Set problem -> Rewrite every line in the listing below as one numbered list, and skip any blank lines.

Collection entries:
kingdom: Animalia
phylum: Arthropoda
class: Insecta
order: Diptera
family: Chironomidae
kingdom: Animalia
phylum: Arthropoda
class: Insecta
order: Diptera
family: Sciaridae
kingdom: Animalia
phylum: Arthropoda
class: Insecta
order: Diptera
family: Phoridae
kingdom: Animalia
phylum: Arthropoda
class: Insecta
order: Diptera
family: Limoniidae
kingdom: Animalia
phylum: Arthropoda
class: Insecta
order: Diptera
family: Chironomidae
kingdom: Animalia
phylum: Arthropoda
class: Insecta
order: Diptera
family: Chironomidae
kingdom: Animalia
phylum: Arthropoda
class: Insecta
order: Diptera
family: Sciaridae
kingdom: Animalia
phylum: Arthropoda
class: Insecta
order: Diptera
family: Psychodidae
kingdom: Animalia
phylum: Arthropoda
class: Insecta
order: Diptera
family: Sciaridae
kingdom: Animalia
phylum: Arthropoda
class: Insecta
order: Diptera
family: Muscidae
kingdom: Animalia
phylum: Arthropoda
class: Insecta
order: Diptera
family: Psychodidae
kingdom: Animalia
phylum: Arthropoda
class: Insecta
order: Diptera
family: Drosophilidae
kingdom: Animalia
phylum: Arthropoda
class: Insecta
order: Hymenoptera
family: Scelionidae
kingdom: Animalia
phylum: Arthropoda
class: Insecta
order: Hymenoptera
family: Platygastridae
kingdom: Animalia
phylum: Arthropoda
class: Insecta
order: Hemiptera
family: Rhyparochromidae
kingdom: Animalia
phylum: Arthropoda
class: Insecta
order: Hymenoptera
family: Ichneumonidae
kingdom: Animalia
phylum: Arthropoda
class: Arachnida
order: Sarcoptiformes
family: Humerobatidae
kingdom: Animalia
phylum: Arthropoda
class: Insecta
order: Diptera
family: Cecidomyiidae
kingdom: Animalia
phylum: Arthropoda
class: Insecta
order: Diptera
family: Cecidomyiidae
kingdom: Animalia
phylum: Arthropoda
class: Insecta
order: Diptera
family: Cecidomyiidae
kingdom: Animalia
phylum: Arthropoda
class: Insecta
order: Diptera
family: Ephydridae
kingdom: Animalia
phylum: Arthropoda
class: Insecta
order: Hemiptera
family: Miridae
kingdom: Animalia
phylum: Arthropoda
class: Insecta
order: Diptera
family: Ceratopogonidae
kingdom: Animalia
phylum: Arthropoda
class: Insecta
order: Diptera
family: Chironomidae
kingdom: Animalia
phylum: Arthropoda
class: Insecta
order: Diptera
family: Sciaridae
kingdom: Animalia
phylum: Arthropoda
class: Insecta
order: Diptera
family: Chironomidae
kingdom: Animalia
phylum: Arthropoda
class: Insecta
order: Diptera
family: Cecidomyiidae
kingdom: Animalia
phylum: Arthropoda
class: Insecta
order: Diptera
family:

Correct output ->
1. kingdom: Animalia
2. phylum: Arthropoda
3. class: Insecta
4. order: Diptera
5. family: Chironomidae
6. kingdom: Animalia
7. phylum: Arthropoda
8. class: Insecta
9. order: Diptera
10. family: Sciaridae
11. kingdom: Animalia
12. phylum: Arthropoda
13. class: Insecta
14. order: Diptera
15. family: Phoridae
16. kingdom: Animalia
17. phylum: Arthropoda
18. class: Insecta
19. order: Diptera
20. family: Limoniidae
21. kingdom: Animalia
22. phylum: Arthropoda
23. class: Insecta
24. order: Diptera
25. family: Chironomidae
26. kingdom: Animalia
27. phylum: Arthropoda
28. class: Insecta
29. order: Diptera
30. family: Chironomidae
31. kingdom: Animalia
32. phylum: Arthropoda
33. class: Insecta
34. order: Diptera
35. family: Sciaridae
36. kingdom: Animalia
37. phylum: Arthropoda
38. class: Insecta
39. order: Diptera
40. family: Psychodidae
41. kingdom: Animalia
42. phylum: Arthropoda
43. class: Insecta
44. order: Diptera
45. family: Sciaridae
46. kingdom: Animalia
47. phylum: Arthropoda
48. class: Insecta
49. order: Diptera
50. family: Muscidae
51. kingdom: Animalia
52. phylum: Arthropoda
53. class: Insecta
54. order: Diptera
55. family: Psychodidae
56. kingdom: Animalia
57. phylum: Arthropoda
58. class: Insecta
59. order: Diptera
60. family: Drosophilidae
61. kingdom: Animalia
62. phylum: Arthropoda
63. class: Insecta
64. order: Hymenoptera
65. family: Scelionidae
66. kingdom: Animalia
67. phylum: Arthropoda
68. class: Insecta
69. order: Hymenoptera
70. family: Platygastridae
71. kingdom: Animalia
72. phylum: Arthropoda
73. class: Insecta
74. order: Hemiptera
75. family: Rhyparochromidae
76. kingdom: Animalia
77. phylum: Arthropoda
78. class: Insecta
79. order: Hymenoptera
80. family: Ichneumonidae
81. kingdom: Animalia
82. phylum: Arthropoda
83. class: Arachnida
84. order: Sarcoptiformes
85. family: Humerobatidae
86. kingdom: Animalia
87. phylum: Arthropoda
88. class: Insecta
89. order: Diptera
90. family: Cecidomyiidae
91. kingdom: Animalia
92. phylum: Arthropoda
93. class: Insecta
94. order: Diptera
95. family: Cecidomyiidae
96. kingdom: Animalia
97. phylum: Arthropoda
98. class: Insecta
99. order: Diptera
100. family: Cecidomyiidae
101. kingdom: Animalia
102. phylum: Arthropoda
103. class: Insecta
104. order: Diptera
105. family: Ephydridae
106. kingdom: Animalia
107. phylum: Arthropoda
108. class: Insecta
109. order: Hemiptera
110. family: Miridae
111. kingdom: Animalia
112. phylum: Arthropoda
113. class: Insecta
114. order: Diptera
115. family: Ceratopogonidae
116. kingdom: Animalia
117. phylum: Arthropoda
118. class: Insecta
119. order: Diptera
120. family: Chironomidae
121. kingdom: Animalia
122. phylum: Arthropoda
123. class: Insecta
124. order: Diptera
125. family: Sciaridae
126. kingdom: Animalia
127. phylum: Arthropoda
128. class: Insecta
129. order: Diptera
130. family: Chironomidae
131. kingdom: Animalia
132. phylum: Arthropoda
133. class: Insecta
134. order: Diptera
135. family: Cecidomyiidae
136. kingdom: Animalia
137. phylum: Arthropoda
138. class: Insecta
139. order: Diptera
140. family:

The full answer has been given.